Date : 27 / 11 / 2016
Author : Jim Linton - VK3PC

On a salt lake in Central Australia early next year a radio amateur will conduct tests of a wide area radio network destined for the planet Mars. Robert Brand VK2URB, of Thunderstruck Aerospace, reports that it is an essential part of a project to develop the Mars Nano-Lander and Methane detection system called MEDIAN, set to land in 2025. Approval will be sought from the Australian Civil Aviation Safety Authority for use of the air space for the test.

The project calls for 10 separate penetrators to be ejected from the jettisoned heat shield at about 6km from the surface of Mars. They are to spear into the surface of Mars and form a ring about 8km wide. The radio systems will begin measuring distance between the other landers and map the network. Robert VK2URB says they will then switch to a random packet mode and begin sending messages to an orbiting craft. Even the orientation of each probe covering an area around the size of a small city, will be detected and used to calculate the direction that wind, and hopefully any methane, on the thin Martian atmosphere.

Robert VK2URB says that the audacious mission is a joint project with the UK Methane detection group at the University of Central Lancashire, and the Australian Thunderstruck Aerospace team. Robert is the design architect of the landing system, the mapping, orientation, communications, data relay, and the on-going non-methane science package. He says that never before has a network of probes been landed anywhere outside of earth and have impactors with the intention of surviving the process. The possibility of microbial life on Mars has been discussed by scientists since the presence of methane gas on the red planet was found several years ago. MEDIAN will map possible methane vent locations for a rover to investigate. If the rover fails to land, the project will still relay local weather and subsoil information back to earth. It's expected that the tests in Central Australia will demonstrate the essential role that radio will play in mapping, locating, orienting the network and then relaying data around the network.

The tests will involve dropping a simulated heat shied from 3km altitude and having the impactors fire at 2.5km feet to simulate the impact that each would have on Mars. Even the orientation of each probe will be detected and used to calculate the direction that wind is coming from in the thin Martian atmosphere. The penetrators will stay vertical and elevate the science and radio package about a metre off the surface allowing for better radio connectivity and clear wind profile.

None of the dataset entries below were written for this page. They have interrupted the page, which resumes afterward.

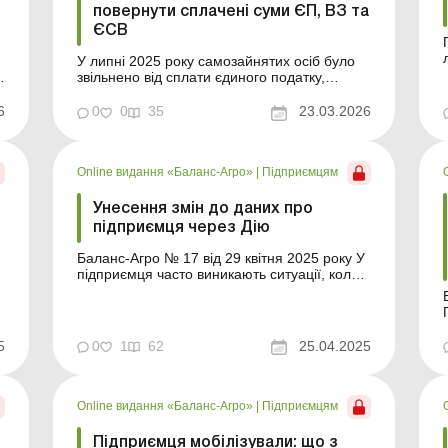
повернути сплачені суми ЄП, ВЗ та
ЄСВ
У липні 2025 року самозайнятих осіб було
звільнено від сплати єдиного податку,
військового збору та ЄСВ на весь період
їхньої військової служби (після мобілізаціїї
6
0
0
35
23.03.2026
або за контрактом). Дізнайтеся, чи можуть
мобілізовані підприємці та ФОПи-
контрактники повернути собі суми цих
Online видання «Баланс-Агро»
|
Підприємцям
платежів, сплачені рані...
м
Унесення змін до даних про
підприємця через Дію
Баланс-Агро № 17 від 29 квітня 2025 року У
підприємця часто виникають ситуації, коли
йому необхідно внести зміни до інформації
про себе, що міститься в Єдиному
П
державному реєстрі юридичних осіб,
фізичних осіб – підприємців та громадських
5
0
1
62
25.04.2025
формувань (далі – ЄДР). Найчастіше такі
о
зміни сто...
Online видання «Баланс-Агро»
|
Підприємцям
Підприємця мобілізували: що з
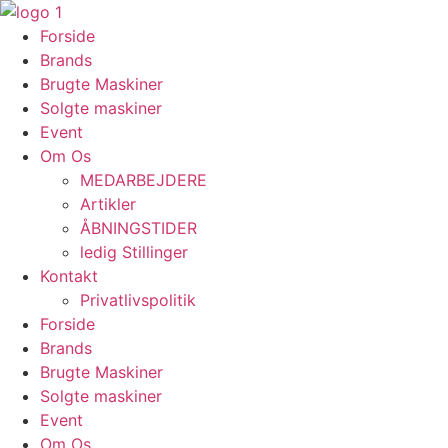
Videre
til
Forside
indhold
Brands
Brugte Maskiner
Solgte maskiner
Event
Om Os
MEDARBEJDERE
Artikler
ÅBNINGSTIDER
ledig Stillinger
Kontakt
Privatlivspolitik
Forside
Brands
Brugte Maskiner
Solgte maskiner
Event
Om Os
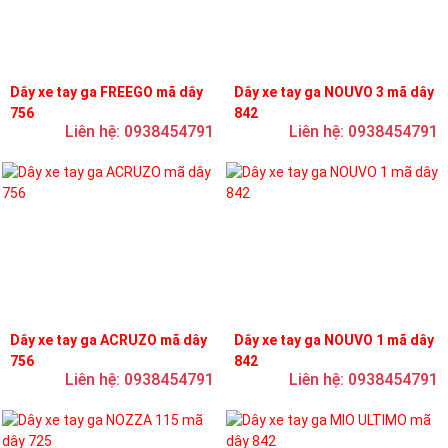
Dây xe tay ga FREEGO mã dây
Dây xe tay ga NOUVO 3 mã dây
756
842
Liên hệ: 0938454791
Liên hệ: 0938454791
Dây xe tay ga ACRUZO mã dây
Dây xe tay ga NOUVO 1 mã dây
756
842
Liên hệ: 0938454791
Liên hệ: 0938454791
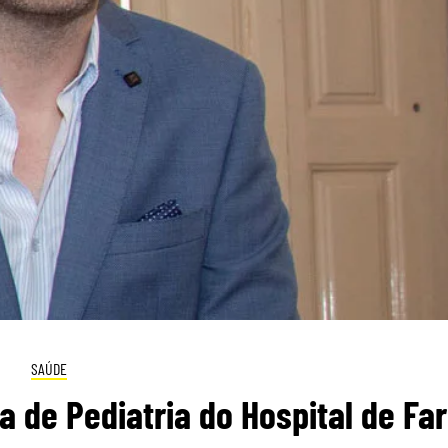
SAÚDE
 de Pediatria do Hospital de Fa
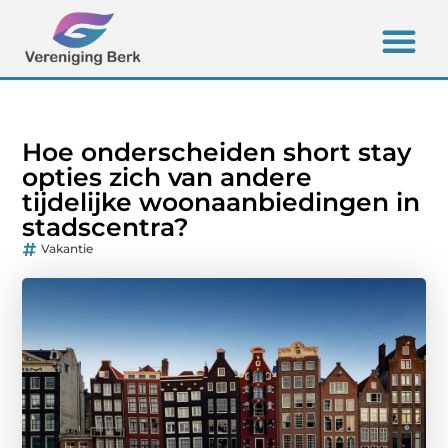
Hoe onderscheiden short stay
opties zich van andere
tijdelijke woonaanbiedingen in
stadscentra?
Vakantie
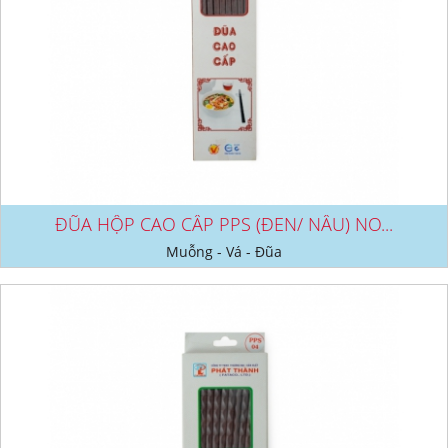
ĐŨA HỘP CAO CẤP PPS (ĐEN/ NÂU) NO...
Muỗng - Vá - Đũa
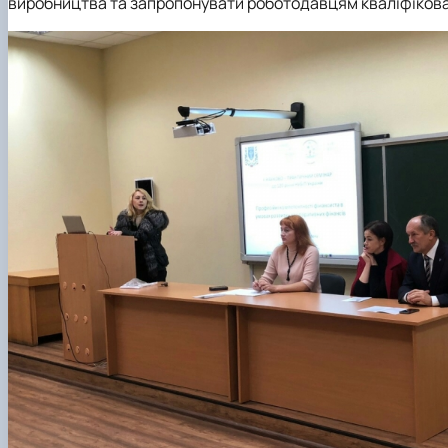
виробництва та запропонувати роботодавцям кваліфікова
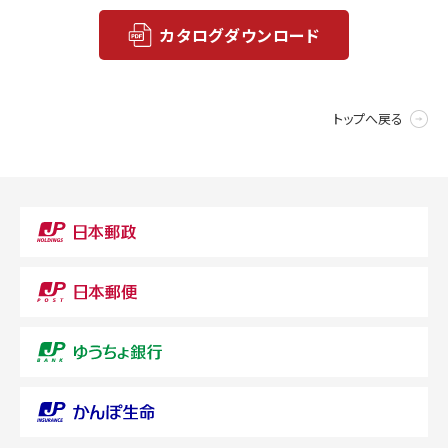
カタログダウンロード
トップへ戻る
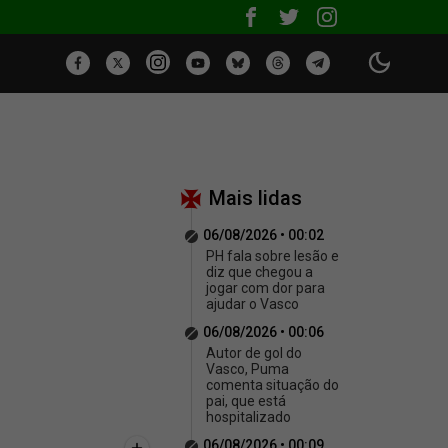
Mais lidas
06/08/2026 • 00:02
PH fala sobre lesão e
diz que chegou a
jogar com dor para
ajudar o Vasco
06/08/2026 • 00:06
Autor de gol do
Vasco, Puma
comenta situação do
pai, que está
hospitalizado
06/08/2026 • 00:09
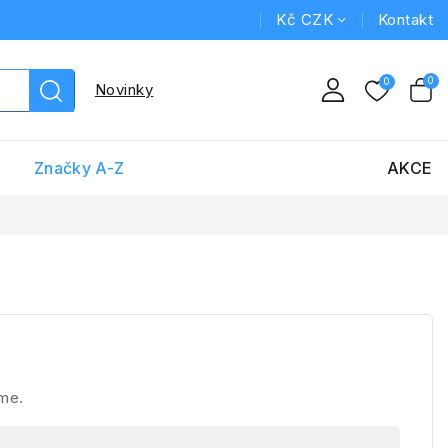
Kč CZK
Kontakt
Novinky
Značky A-Z
AKCE
áme.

A metre diameter solar panel will provide adequate power and the network is expected to survive for at least six months on Mars relaying weather and sub-surface information. An expected seven of the 10 spikes will survive the impact.
Ham radio will provide essential communications for the tests and for the event. It is hoped a special event around the testing will attract the interests of radio amateur worldwide, and focus attention of the role that Australia is playing in Space Missions.